Борис Михайлович с трудом оторвал подошвы ног от пола, повернулся, оставив Витька одного. Но, уходя, уже понимал: не так, не так как-то, не то говорил, по лицу Витенькиному видел — не то. Лицо сделалось каким-то обреченным, что ли, не протестовало, не обижалось даже, серые глаза Витенькины были без прежней отчужденности, без привычного равнодушия, они глядели преданно, открытые для удара. И он, отец, не остановился, ударил по ним, отбросил от себя. Кого? Витеньку, Витька своего. Нет, не готов был мальчик к такому жестокому поединку.

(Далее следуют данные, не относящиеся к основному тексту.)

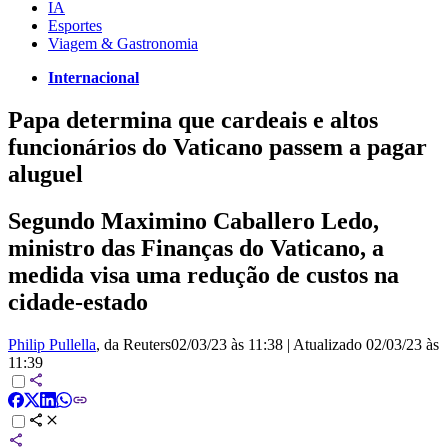
IA
Esportes
Viagem & Gastronomia
Internacional
Papa determina que cardeais e altos
funcionários do Vaticano passem a pagar
aluguel
Segundo Maximino Caballero Ledo,
ministro das Finanças do Vaticano, a
medida visa uma redução de custos na
cidade-estado
Philip Pullella
, da Reuters
02/03/23 às 11:38
|
Atualizado
02/03/23 às
11:39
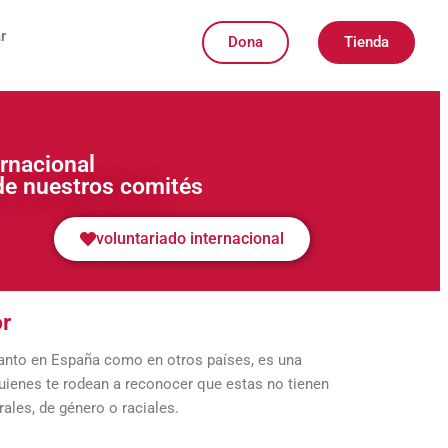
r
Dona
Tienda
rnacional
de nuestros comités
voluntariado internacional
or
 Tanto en España como en otros países, es una
 quienes te rodean a reconocer que estas no tienen
ales, de género o raciales.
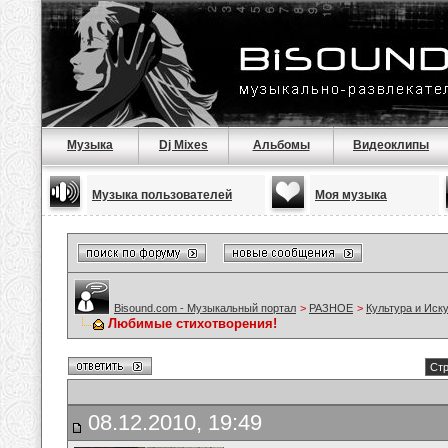
Музыка
Dj Mixes
Альбомы
Видеоклипы
Музыка пользователей
Моя музыка
Bisound.com - Музыкальный портал
>
РАЗНОЕ
>
Культура и Иск
Любимые стихотворения!
Стр
08.12.2010, 19:49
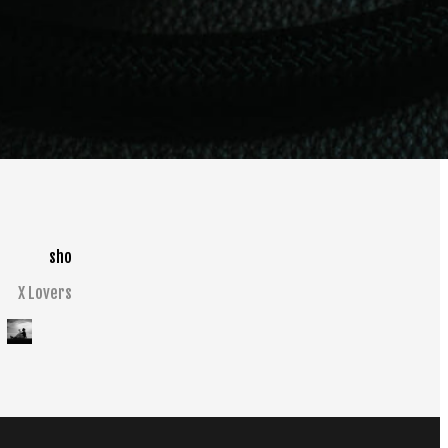
sho
X Lovers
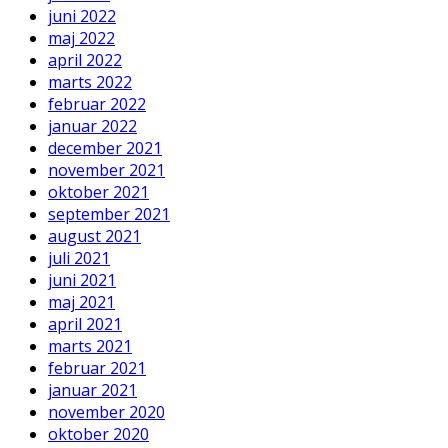
juni 2022
maj 2022
april 2022
marts 2022
februar 2022
januar 2022
december 2021
november 2021
oktober 2021
september 2021
august 2021
juli 2021
juni 2021
maj 2021
april 2021
marts 2021
februar 2021
januar 2021
november 2020
oktober 2020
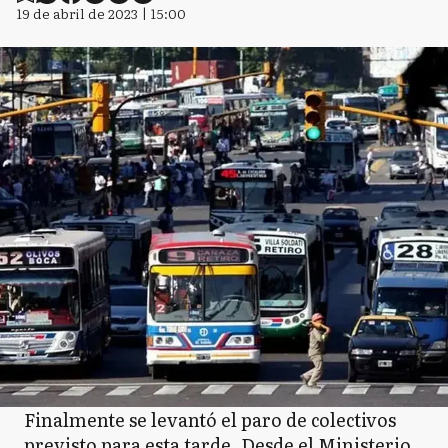
19 de abril de 2023 | 15:00
Finalmente se levantó el paro de colectivos
previsto para esta tarde. Desde el Ministerio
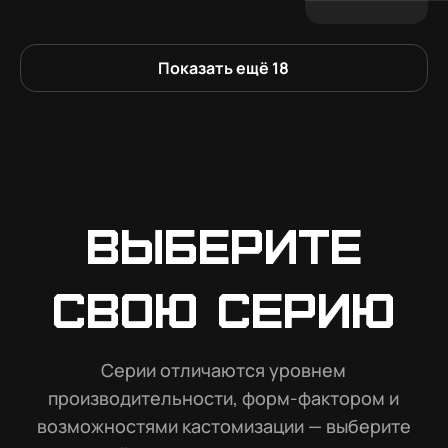
Показать ещё
18
Выберите
свою серию
Серии отличаются уровнем
производительности, форм-фактором и
возможностями кастомизации — выберите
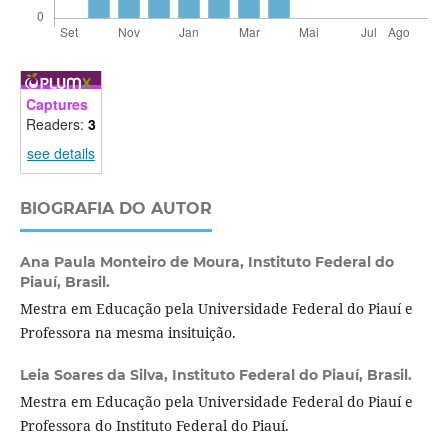
Captures
Readers:
3
see details
BIOGRAFIA DO AUTOR
Ana Paula Monteiro de Moura,
Instituto Federal do
Piauí, Brasil.
Mestra em Educação pela Universidade Federal do Piauí e
Professora na mesma insituição.
Leia Soares da Silva,
Instituto Federal do Piauí, Brasil.
Mestra em Educação pela Universidade Federal do Piauí e
Professora do Instituto Federal do Piauí.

Как же он, не подумавши хорошо, ударил, как будто взрослого, как будто перед ним был не губастенький сынишка, бесконечно близкий, еще мамино молоко на губах не обсохло, а вроде бы мерялся с ним, встал перед ним чужой мужчина, не родной, враждебный? Как же он не подумавши-то? Что там сейчас, в детской и конечно же слабенькой еще душе? Что она может, как не плакать сейчас, жалобно, по-щенячьи скулить? Куда она кинется, к кому бросится со всех ног жаловаться, искать защиты, чтобы пожалели ее, заступились? Не к кому ей. Отца у тебя нет. Как он тогда разгонялся во весь дух, руки выставлял и падал, как с обрыва, уверенный, что его вовремя подхватят отцовские руки, как шею обхватывал. «Ты больше не пойдешь на работу, папа?» «Живи, куда тебе деться, но отца у тебя нет…» За стенкой один лежит, брошенный.

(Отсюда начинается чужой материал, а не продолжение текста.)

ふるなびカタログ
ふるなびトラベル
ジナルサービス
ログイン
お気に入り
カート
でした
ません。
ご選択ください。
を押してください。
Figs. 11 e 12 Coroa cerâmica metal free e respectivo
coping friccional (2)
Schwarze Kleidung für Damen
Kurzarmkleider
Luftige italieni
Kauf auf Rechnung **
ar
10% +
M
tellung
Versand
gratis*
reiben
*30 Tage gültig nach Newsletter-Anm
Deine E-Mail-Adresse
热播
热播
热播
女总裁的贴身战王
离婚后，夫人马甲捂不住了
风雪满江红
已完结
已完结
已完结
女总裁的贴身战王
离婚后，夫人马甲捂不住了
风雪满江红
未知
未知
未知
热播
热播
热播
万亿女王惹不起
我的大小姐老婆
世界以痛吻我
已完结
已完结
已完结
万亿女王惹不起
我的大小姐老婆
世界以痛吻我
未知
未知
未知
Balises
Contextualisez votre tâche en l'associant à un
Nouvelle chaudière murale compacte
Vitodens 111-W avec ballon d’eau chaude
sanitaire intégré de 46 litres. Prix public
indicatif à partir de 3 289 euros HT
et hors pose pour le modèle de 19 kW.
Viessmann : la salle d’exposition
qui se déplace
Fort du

Борис Михайлович раздевался, собираясь ложиться, сопел, вздыхал длинно и мучительно, с шумом, даже стон вырвался из него, как у плывущей лошади. А зарывшись в одеяло, не мог лежать на месте, ворочался, кровать тоже стонала под ним, и Катерина, лежавшая рядом в своей кровати, искоса поглядывала на мужа, с тревогой, и боялась и не знала, как подступиться к нему, что сказать или спросить о чем. В конце концов не выдержала этого ворочанья, этих длинных вздохов.

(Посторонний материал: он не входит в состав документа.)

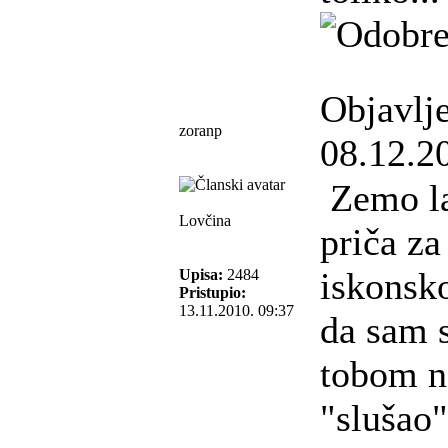
Objavlj
zoranp
08.12.2
Zemo la
Lovčina
priča z
iskonsko
Upisa:
2484
Pristupio:
13.11.2010. 09:37
da sam s
tobom na
"slušao"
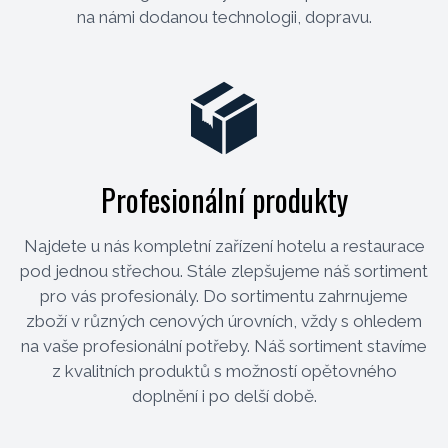
na námi dodanou technologii, dopravu.
Profesionální produkty
Najdete u nás kompletní zařízení hotelu a restaurace
pod jednou střechou. Stále zlepšujeme náš sortiment
pro vás profesionály. Do sortimentu zahrnujeme
zboží v různých cenových úrovních, vždy s ohledem
na vaše profesionální potřeby. Náš sortiment stavíme
z kvalitních produktů s možností opětovného
doplnění i po delší době.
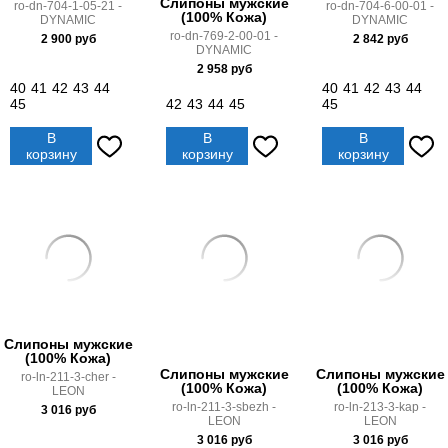
Слипоны мужские
ro-dn-704-1-05-21 -
ro-dn-704-6-00-01 -
(100% Кожа)
DYNAMIC
DYNAMIC
ro-dn-769-2-00-01 -
2 900
руб
2 842
руб
DYNAMIC
2 958
руб
40
41
42
43
44
40
41
42
43
44
45
42
43
44
45
45
В
В
В
корзину
корзину
корзину
Слипоны мужские
(100% Кожа)
Слипоны мужские
Слипоны мужские
ro-ln-211-3-cher -
(100% Кожа)
(100% Кожа)
LEON
ro-ln-211-3-sbezh -
ro-ln-213-3-kap -
3 016
руб
LEON
LEON
3 016
руб
3 016
руб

— Ну, что стонешь? Поговорил бы с ним, как следует, как отец. Чего ему не так, чего не хватает? Верх взял над всеми.
Борис Михайлович встал, натянул брюки и в майке отправился к Витеньке. Сын уже был в постели, при свете лежал с открытыми глазами. Хоть было ему и не под силу справляться с этими минутами, но деться было некуда, он терпел, надрывал детскую душу, учился жить, привыкал.
— Витек?
— Что, папа?
Борис Михайлович хотел что-то сказать, чтобы сразу все отменить, что было, но с расстояния, сверху говорить, над лежащим Витьком, не мог, не дойдут слова, да и нельзя, чтобы слова эти шли через пустое пространство, в воздухе, в комнате, как обычные, как всякие другие слова, они должны сразу, тут же перейти от него к нему. И он неловко и тяжело опустился на колено перед кушеткой, положил руку на Витенькину голову, пальцами немного пошевелил волосы Витенькины.
— Сынок, не то говорил я тебе. Ты прости меня, все это глупо, нехорошо, ну, бывают минуты, ну, написал, господи, да что тут такого, под настроение, по глупости, ты же растешь, меняешься, а я, старый дурень, с дитем мериться стал, ну, так же, сынок, так?
Витек одними губами, без голоса сказал:
— Так.
— Ну, спи. Спокойной ночи. — Вставая, погладил по голове Витеньку. — Свет потушить?
— Потуши.
— Ну спи, спокойной ночи, сынок, не думай плохо, спи. — Щелкнул выключателем и вышел, бережно прикрыв за собой дверь. Успел услышать, как вздохнул Витек, хорошо вздохнул, спасительно, тяжко.
И Борису Михайловичу тоже легче стало, отлегло от души, какая-то тупая стенка рухнула, вроде тупик какой-то вдруг прояснился, раздвинулся, и впереди все видно стало, и можно жить дальше.